* **OBJECTIVES**
1 > Answer these questions using the Solr tutorial:
(a) Which version of AdventureWorks did the author use?
(b) How many products does the query return?
(c) What is the name of the core you should still see in the adventureworks\solr folder?
2 > Duplicate the part of the Solr tutorial between "For the purposes" and "go in minutes.", inclusive.

Searching with SOLR - Part 2

28 March, 2013 filed under solr, lucene, search

In the last post I introduced Solr, explained why it was helpful over straight Lucene, and showed how to get it up and running with some example data.

In this post, I’d like to show how we can quickly get Solr loaded with our own data.

Picking a Data Set

For the purposes of this tutorial, let’s use a sample data set everyone’s familiar with: AdventureWorks! (I used the 2008R2 version) This is a great sample data set to use because you can download it, attach the MDF to your local SQL Server Express instance, and be ready to go in minutes.

The AdventureWorks database has a huge variety of tables to pick from, and since we’re testing a search engine, we want some data with a fair amount of text. I would have loved to use the Production.ProductReview table but it only had four rows, which isn’t very fun. Instead, let’s look at Products, Models, and Product Descriptions:

SELECT      p.ProductID, p.Name, p.ProductNumber, pm.Name AS ModelName,
            pd.[Description], pc.Name AS CategoryName, ps.Name AS SubcategoryName
FROM        Production.Product p
INNER JOIN  Production.ProductSubcategory ps
ON          p.ProductSubcategoryID = ps.ProductSubcategoryID
INNER JOIN  Production.ProductCategory pc
ON          ps.ProductCategoryID = pc.ProductCategoryID
INNER JOIN  Production.ProductModel pm
ON          pm.ProductModelID = p.ProductModelID
INNER JOIN  Production.ProductModelProductDescriptionCulture pmpdc
ON          pm.ProductModelID = pmpdc.ProductModelID
INNER JOIN  Production.Culture c
ON          pmpdc.CultureID = c.CultureID
INNER JOIN  Production.ProductDescription pd
ON          pmpdc.ProductDescriptionID = pd.ProductDescriptionID
WHERE       c.Name = 'English'

Note that in the above query we’re limiting the result data set to English. Multilingual queries are definitely possible in Solr but are outside the scope of this post. Keep in mind that if you’re going to be indexing data in multiple languages, you’ll probably want to run multiple Solr cores, one for each language that you’re indexing. I’m not much more familiar with it than that, so let me know if you have any suggestions and I’ll edit this post.

The above query will return 294 products. Not too bad, but definitely just scratching the surface of what Solr can do in terms of indexing performance.

example result of running above SQL query against AdventureWorks

Note that although all of the information is about products, we’ll probably want to index these fields in different ways. For example, when a user searches by product number, will we want to return them similar or partial matches, or only an exact match? If a user searches the description, on the other hand, we’ll probably want a fairly loose search, instructing Solr to analyze the text and break it apart.

Preparing Solr for our Data

In the previous post we just extracted Solr and ran the example instance. We’re going to need to make some changes to that if we want it to work properly with our data.

Before you proceed, make sure your Solr instance is not running

First, let’s copy the example folder and rename it. This way, if we ever mess up we can go back to the example folder that was already working.

CD c:\solr
MKDIR adventureworks
XCOPY example\* adventureworks /E
CD adventureworks
RMDIR /S /Q exampledocs
RMDIR /S /Q example-DIH
RMDIR /s /Q multicore

That should leave you with a clean copy of a Solr instance, without a lot of the example stuff. Now let’s make a few more changes:

  1. Navigate to the adventureworks\solr folder. This is where your Solr instance keeps track of all of its cores.
  2. You should still see the collection1 core that was used in the previous post. Let’s rename it.

* **RAW DATA**

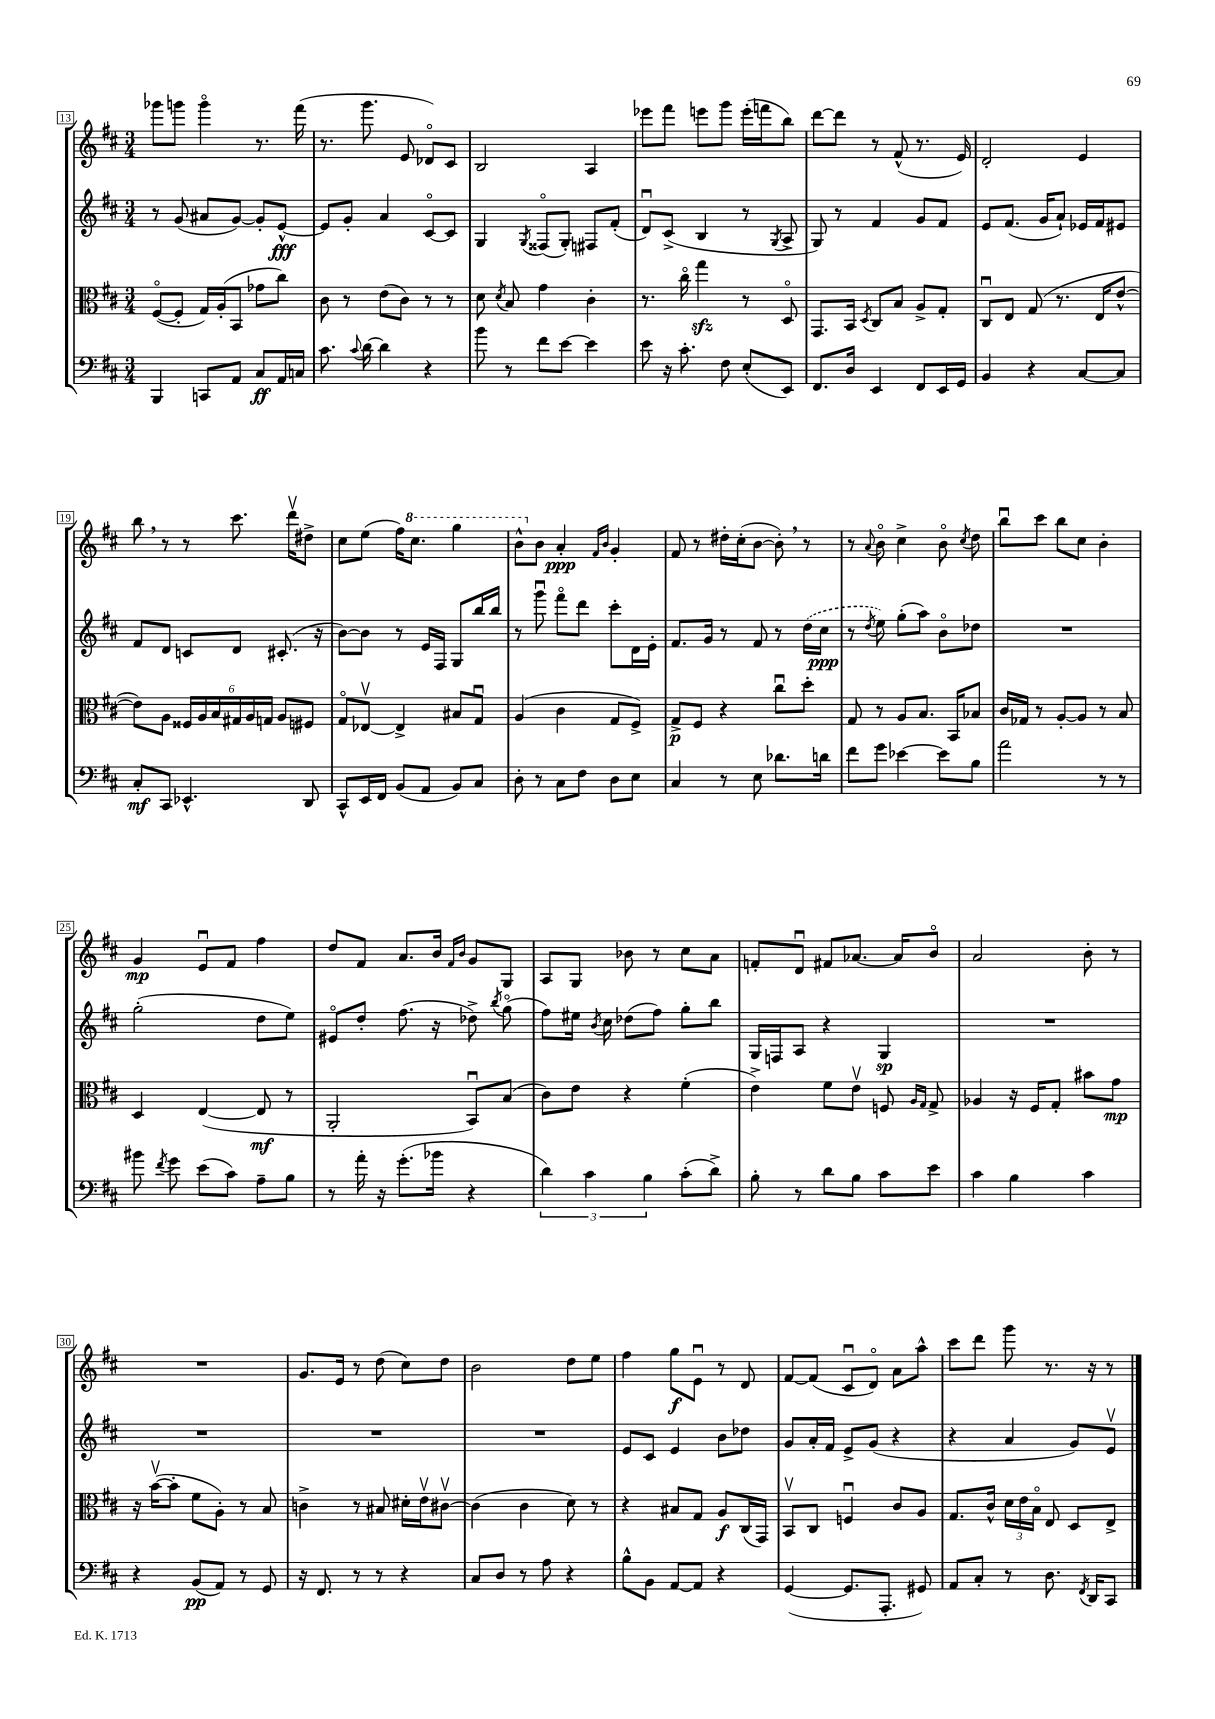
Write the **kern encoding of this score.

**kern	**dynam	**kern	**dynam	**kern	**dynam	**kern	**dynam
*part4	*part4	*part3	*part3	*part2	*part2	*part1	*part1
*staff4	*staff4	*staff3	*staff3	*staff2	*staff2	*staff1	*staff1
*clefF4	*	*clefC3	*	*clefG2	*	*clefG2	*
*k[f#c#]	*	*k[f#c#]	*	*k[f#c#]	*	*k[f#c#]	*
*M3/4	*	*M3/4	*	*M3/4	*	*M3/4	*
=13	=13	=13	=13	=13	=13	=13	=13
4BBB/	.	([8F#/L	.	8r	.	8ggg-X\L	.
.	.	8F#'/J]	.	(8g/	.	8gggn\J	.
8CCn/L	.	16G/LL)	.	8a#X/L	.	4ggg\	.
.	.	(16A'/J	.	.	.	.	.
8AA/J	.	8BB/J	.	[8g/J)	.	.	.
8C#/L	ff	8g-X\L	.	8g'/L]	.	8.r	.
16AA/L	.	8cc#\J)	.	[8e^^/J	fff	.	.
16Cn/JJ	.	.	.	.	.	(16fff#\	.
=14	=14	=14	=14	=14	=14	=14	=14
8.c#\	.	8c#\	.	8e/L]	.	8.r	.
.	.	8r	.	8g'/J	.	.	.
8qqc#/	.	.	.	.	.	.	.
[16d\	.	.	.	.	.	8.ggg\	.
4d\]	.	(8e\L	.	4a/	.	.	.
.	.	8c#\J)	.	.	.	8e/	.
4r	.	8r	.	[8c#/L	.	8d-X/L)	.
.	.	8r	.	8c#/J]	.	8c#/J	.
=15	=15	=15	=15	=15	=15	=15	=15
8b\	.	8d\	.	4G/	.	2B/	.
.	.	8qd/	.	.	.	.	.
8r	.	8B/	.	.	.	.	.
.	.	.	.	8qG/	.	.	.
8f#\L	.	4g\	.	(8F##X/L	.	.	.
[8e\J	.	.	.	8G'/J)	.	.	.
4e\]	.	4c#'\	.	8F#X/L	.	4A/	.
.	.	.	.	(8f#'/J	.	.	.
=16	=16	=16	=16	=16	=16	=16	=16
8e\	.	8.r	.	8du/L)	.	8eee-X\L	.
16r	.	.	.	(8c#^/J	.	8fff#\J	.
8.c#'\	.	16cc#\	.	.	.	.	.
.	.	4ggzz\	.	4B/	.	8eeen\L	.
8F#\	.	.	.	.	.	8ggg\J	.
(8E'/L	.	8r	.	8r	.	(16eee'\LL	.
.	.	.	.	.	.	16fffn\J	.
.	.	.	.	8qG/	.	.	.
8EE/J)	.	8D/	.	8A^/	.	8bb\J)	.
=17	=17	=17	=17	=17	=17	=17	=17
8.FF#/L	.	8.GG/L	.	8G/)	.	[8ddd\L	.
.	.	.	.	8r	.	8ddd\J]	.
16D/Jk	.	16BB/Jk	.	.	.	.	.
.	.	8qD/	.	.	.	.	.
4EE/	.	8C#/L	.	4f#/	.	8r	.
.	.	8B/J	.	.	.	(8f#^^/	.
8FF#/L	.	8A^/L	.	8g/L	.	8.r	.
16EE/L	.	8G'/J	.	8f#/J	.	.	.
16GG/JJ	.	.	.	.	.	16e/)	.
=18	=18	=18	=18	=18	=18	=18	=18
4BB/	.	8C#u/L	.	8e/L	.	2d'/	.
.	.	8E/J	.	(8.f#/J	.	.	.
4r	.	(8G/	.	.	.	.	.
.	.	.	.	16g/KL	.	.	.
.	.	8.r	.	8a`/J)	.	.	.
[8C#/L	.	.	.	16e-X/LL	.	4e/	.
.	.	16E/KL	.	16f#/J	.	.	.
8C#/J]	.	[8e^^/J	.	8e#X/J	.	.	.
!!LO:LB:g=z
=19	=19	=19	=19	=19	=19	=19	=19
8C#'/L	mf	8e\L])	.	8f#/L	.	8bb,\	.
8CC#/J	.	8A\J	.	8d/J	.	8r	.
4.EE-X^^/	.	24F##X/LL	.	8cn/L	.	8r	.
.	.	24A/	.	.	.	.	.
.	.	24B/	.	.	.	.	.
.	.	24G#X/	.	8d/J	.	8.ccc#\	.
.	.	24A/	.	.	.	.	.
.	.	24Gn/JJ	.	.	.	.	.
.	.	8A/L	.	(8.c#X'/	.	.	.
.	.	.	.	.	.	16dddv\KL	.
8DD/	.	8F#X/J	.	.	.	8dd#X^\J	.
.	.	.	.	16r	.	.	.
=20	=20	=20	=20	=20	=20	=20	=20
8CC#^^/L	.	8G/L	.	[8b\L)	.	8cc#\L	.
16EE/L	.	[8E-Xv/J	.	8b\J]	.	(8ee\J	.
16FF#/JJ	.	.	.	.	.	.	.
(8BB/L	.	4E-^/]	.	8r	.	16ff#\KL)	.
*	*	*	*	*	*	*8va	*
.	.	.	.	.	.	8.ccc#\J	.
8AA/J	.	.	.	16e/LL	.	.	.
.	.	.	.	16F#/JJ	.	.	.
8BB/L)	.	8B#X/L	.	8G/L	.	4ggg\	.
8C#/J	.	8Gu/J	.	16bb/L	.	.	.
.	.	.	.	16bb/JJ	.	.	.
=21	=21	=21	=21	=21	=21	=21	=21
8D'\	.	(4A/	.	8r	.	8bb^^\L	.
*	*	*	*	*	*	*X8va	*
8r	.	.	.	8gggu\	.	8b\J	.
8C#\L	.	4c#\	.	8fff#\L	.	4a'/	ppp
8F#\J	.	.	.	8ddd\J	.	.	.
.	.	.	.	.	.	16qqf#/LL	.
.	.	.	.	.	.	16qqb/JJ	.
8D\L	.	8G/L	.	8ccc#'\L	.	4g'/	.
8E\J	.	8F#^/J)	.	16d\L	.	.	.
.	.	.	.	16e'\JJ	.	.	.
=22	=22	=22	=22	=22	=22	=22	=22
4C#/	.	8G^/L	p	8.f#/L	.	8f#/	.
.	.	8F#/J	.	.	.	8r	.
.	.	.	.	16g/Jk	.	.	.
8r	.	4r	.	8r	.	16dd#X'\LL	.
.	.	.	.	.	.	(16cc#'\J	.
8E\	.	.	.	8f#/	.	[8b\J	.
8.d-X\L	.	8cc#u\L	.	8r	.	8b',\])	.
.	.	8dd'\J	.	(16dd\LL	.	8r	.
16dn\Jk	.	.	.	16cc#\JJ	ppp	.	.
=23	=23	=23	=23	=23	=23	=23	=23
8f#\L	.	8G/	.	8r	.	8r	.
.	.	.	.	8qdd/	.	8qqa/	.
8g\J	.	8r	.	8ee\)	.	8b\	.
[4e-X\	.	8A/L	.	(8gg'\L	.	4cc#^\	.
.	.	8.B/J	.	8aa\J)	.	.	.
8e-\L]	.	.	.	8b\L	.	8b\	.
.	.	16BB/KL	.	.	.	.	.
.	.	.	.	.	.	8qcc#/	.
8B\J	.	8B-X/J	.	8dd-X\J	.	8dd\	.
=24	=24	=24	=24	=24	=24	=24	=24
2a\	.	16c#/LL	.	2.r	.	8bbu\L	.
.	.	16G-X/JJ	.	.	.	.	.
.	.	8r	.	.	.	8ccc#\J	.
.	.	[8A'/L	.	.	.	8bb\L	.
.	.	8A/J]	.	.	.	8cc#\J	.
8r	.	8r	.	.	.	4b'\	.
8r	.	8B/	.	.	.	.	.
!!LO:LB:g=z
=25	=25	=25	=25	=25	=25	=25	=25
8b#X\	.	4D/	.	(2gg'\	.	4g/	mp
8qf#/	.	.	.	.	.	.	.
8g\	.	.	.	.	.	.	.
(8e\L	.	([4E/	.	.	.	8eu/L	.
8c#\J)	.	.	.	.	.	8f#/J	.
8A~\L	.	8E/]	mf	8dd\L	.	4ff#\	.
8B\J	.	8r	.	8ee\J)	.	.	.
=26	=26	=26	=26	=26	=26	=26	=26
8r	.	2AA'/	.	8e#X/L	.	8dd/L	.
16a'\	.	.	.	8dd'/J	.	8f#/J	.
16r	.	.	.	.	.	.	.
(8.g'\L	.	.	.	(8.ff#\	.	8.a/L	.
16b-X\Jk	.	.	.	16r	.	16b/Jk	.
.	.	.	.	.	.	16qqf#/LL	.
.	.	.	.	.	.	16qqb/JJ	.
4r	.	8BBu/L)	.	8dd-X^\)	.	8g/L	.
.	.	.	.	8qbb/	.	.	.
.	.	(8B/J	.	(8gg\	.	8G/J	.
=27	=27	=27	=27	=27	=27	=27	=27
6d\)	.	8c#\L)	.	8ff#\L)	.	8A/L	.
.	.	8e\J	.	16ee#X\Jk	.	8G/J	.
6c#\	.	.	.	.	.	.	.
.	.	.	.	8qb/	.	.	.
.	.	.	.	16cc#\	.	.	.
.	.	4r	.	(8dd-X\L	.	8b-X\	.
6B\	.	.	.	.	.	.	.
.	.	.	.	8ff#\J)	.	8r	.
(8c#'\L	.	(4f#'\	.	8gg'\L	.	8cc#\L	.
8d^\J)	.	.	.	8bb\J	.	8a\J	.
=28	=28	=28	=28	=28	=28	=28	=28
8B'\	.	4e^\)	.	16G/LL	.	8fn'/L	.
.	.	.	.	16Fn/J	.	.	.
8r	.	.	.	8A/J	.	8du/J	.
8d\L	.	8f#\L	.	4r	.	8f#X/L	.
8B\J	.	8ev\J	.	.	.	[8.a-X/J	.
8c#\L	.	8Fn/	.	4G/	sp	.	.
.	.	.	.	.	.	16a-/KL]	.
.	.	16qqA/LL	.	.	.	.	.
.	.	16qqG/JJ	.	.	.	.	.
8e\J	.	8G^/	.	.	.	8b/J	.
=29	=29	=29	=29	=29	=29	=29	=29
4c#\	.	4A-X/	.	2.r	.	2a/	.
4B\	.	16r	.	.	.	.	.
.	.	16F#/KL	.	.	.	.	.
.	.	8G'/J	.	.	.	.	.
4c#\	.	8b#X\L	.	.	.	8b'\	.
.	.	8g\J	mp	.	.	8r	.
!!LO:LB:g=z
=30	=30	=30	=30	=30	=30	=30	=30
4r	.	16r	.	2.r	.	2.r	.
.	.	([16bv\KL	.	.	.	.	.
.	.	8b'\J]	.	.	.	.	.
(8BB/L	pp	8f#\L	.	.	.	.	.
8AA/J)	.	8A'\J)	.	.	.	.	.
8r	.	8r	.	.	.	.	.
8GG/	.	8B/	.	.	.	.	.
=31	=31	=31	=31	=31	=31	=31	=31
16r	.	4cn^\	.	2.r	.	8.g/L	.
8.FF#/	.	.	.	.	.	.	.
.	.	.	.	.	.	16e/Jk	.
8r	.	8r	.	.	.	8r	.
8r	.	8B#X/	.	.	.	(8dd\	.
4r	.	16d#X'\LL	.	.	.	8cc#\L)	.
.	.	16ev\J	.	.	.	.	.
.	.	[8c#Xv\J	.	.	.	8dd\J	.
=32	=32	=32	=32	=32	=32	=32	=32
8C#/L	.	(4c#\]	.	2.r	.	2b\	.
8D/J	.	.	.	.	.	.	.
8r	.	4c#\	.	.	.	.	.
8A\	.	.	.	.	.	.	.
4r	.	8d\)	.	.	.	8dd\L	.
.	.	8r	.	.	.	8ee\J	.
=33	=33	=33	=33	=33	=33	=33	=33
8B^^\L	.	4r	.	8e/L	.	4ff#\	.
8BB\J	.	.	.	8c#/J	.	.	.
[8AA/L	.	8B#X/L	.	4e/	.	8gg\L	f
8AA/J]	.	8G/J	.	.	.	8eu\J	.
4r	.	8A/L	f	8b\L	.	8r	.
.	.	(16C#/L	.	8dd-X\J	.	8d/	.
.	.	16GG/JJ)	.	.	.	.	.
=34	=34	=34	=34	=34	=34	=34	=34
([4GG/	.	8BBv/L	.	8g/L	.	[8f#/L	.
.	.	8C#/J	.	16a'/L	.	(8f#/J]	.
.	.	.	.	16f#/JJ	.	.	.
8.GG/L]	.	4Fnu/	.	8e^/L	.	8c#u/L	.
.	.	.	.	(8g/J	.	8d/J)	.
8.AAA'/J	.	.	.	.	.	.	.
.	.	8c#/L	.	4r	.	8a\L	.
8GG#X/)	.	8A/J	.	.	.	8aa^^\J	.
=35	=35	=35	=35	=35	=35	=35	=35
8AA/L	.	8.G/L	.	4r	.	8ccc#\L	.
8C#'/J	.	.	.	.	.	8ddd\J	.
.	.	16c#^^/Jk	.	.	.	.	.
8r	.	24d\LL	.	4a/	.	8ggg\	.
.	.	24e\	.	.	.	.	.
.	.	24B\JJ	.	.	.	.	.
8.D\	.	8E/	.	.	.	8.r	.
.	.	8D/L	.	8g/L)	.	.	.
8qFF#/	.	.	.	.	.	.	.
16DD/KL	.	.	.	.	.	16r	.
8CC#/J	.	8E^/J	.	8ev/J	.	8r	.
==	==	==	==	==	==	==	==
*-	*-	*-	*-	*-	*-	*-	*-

* **RESPONSES TO THE EXERCISE**
1 >
(a) The 2008R2 version.
(b) 294 products.
(c) collection1.

2 >
For the purposes of this tutorial, let’s use a sample data set everyone’s familiar with: AdventureWorks! (I used the 2008R2 version) This is a great sample data set to use because you can download it, attach the MDF to your local SQL Server Express instance, and be ready to go in minutes.